Saved entries

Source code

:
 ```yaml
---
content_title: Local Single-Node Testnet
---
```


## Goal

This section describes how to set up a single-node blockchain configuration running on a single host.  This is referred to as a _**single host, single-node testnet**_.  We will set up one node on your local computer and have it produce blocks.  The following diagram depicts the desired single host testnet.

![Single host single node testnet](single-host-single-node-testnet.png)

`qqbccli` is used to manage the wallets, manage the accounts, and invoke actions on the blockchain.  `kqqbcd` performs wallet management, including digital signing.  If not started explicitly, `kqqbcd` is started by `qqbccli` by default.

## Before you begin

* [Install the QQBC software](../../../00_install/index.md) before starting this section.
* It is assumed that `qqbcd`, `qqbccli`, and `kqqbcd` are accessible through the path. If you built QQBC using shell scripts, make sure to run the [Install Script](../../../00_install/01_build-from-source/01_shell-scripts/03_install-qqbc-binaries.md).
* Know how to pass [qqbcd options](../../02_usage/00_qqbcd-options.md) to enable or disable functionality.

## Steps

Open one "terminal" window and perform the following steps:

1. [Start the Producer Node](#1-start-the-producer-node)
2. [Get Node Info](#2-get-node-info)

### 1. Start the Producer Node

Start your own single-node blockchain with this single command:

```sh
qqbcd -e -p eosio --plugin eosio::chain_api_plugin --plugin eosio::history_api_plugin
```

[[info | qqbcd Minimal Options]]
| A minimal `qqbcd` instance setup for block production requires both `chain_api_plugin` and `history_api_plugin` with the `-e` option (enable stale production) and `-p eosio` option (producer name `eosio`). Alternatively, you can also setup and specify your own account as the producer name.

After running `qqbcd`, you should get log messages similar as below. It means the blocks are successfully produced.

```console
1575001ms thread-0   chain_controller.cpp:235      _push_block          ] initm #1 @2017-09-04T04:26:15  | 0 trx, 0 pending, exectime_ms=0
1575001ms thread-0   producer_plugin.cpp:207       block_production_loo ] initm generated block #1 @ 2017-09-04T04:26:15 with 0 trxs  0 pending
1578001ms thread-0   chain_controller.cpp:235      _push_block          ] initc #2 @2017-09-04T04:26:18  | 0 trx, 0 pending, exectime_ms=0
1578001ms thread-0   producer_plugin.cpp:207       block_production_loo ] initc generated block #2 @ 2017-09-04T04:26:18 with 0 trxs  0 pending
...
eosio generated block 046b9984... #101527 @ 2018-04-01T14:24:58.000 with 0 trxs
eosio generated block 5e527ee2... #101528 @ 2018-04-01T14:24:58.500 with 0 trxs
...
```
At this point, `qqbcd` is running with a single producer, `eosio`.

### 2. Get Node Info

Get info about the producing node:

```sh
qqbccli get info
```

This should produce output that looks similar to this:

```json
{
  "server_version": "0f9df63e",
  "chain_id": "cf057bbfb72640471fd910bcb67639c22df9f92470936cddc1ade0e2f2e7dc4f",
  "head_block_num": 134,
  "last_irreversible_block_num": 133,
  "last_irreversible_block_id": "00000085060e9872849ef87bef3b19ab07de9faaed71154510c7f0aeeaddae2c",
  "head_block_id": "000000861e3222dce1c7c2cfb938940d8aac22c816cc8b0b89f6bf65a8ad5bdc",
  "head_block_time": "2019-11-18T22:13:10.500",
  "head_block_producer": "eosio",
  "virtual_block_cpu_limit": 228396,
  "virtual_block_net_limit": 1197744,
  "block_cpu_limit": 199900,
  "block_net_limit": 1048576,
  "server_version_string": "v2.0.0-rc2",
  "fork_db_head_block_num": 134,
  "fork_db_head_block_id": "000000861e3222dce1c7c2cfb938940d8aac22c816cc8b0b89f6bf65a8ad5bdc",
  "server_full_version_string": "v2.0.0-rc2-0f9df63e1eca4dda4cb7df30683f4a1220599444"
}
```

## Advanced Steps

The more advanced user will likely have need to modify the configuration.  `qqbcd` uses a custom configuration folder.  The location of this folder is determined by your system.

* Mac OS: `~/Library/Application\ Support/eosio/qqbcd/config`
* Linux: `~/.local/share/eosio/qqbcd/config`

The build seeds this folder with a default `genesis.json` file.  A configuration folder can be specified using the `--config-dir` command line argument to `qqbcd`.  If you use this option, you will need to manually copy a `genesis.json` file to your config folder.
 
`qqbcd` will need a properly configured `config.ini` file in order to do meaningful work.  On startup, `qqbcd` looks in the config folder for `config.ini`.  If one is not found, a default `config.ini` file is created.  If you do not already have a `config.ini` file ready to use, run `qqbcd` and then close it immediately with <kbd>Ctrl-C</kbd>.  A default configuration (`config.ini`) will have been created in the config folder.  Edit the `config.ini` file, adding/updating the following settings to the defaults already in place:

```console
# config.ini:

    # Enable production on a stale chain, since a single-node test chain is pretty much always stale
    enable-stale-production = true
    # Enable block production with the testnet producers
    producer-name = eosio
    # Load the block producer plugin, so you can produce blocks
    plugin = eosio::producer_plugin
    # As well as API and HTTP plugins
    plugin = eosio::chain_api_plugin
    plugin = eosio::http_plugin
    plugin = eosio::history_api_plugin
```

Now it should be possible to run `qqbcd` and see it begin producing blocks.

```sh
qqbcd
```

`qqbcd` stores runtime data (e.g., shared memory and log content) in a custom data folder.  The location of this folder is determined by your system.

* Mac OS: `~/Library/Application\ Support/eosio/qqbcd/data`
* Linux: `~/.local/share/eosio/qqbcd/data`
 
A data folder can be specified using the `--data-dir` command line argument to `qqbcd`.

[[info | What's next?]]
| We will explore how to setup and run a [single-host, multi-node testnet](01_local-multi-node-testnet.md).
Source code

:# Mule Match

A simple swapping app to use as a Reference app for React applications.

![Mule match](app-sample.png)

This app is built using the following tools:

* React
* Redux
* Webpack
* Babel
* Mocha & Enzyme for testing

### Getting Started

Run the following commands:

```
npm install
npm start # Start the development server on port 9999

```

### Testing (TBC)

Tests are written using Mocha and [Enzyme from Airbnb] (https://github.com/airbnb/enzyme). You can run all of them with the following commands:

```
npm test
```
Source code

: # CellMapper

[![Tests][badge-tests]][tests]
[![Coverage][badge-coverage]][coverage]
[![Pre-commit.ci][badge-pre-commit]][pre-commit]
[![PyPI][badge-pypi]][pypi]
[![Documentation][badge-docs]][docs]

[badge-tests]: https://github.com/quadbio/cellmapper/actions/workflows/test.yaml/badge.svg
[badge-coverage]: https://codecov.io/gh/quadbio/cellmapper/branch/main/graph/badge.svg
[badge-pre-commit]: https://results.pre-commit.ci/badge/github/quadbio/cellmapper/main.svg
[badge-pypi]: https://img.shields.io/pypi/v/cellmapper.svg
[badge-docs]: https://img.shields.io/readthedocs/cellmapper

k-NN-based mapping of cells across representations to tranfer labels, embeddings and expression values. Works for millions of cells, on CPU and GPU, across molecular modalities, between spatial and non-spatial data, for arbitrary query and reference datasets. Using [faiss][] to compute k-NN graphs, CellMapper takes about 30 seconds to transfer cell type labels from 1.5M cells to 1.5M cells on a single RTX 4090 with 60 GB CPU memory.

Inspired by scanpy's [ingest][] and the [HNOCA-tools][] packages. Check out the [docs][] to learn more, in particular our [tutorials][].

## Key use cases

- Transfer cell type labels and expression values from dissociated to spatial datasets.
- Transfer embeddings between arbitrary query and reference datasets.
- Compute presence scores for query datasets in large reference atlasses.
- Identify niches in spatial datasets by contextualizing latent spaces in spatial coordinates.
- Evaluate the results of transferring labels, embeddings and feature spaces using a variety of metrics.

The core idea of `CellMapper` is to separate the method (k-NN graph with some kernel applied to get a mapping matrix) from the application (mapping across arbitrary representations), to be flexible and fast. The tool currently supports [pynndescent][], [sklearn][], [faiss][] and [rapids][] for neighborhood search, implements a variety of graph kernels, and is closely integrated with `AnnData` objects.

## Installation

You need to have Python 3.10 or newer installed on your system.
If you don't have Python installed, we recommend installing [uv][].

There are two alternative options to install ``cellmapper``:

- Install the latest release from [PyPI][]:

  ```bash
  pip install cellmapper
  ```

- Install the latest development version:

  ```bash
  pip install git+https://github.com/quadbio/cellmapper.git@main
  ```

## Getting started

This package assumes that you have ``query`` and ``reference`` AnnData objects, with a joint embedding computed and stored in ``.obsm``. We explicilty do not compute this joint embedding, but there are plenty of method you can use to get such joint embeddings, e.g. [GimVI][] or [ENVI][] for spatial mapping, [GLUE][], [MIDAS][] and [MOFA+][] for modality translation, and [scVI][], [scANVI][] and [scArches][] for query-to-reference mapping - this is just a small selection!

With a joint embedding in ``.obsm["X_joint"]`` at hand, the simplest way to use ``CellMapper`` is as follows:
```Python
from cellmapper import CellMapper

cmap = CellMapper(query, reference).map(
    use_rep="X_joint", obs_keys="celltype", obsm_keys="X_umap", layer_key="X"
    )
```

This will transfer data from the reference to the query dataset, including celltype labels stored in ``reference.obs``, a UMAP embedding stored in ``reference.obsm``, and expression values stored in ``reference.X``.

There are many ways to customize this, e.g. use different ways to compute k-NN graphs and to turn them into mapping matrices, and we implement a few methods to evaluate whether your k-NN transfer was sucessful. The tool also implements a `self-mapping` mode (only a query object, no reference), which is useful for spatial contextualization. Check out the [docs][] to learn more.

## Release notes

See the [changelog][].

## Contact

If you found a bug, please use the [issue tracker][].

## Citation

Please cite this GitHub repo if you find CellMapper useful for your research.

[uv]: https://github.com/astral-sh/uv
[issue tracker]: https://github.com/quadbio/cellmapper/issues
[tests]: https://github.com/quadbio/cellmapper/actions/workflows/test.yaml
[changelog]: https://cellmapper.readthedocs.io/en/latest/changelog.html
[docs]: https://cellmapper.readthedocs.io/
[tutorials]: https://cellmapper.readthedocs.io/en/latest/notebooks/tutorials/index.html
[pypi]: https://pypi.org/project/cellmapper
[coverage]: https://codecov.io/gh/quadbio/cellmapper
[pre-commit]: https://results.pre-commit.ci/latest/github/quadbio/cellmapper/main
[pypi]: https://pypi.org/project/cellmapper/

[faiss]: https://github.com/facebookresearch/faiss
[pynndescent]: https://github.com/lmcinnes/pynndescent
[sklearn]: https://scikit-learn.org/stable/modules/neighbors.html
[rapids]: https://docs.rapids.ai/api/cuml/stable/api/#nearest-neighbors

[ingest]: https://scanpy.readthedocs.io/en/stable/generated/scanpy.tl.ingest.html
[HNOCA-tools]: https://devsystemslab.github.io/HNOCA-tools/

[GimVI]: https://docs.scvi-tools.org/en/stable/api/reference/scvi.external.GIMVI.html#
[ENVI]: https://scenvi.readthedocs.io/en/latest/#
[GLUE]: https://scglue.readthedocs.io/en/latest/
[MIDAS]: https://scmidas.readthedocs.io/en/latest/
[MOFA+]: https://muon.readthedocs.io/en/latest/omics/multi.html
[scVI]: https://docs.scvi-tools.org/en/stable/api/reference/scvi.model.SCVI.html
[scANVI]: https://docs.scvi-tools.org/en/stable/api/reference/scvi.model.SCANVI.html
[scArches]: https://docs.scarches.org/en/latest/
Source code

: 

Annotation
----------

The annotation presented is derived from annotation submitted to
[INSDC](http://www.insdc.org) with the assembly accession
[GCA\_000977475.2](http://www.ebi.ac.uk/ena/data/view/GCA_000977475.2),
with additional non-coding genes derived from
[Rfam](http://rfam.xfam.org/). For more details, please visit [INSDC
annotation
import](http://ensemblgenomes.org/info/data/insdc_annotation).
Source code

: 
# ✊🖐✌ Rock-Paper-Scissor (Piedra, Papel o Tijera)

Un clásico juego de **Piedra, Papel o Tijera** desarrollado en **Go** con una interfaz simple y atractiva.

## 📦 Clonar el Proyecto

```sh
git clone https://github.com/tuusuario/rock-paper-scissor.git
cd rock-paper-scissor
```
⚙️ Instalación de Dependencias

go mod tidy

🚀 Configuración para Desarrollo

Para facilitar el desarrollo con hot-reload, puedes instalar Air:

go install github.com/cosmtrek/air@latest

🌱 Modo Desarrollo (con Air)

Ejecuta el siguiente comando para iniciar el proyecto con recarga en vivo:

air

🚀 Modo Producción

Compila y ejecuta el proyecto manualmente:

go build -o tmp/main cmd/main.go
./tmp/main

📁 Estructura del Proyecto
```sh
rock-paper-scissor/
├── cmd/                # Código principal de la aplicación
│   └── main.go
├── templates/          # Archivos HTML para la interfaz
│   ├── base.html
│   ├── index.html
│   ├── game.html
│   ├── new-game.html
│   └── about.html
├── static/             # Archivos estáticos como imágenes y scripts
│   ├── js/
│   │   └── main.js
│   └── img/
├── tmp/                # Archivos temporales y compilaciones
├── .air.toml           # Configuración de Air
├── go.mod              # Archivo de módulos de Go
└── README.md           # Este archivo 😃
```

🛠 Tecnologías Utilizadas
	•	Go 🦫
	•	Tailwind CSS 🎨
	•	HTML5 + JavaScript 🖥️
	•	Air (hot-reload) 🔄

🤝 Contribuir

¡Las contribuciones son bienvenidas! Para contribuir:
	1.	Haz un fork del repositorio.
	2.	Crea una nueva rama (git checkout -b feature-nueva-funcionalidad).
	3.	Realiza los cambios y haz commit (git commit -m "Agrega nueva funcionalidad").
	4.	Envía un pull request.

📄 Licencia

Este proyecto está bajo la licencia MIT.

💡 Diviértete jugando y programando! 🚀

INSTRUCTIONS FOR THE TASK
Of the lines above, copy each that contains "Library".

WRITTEN RESPONSE
* Mac OS: `~/Library/Application\ Support/eosio/qqbcd/config`
* Mac OS: `~/Library/Application\ Support/eosio/qqbcd/data`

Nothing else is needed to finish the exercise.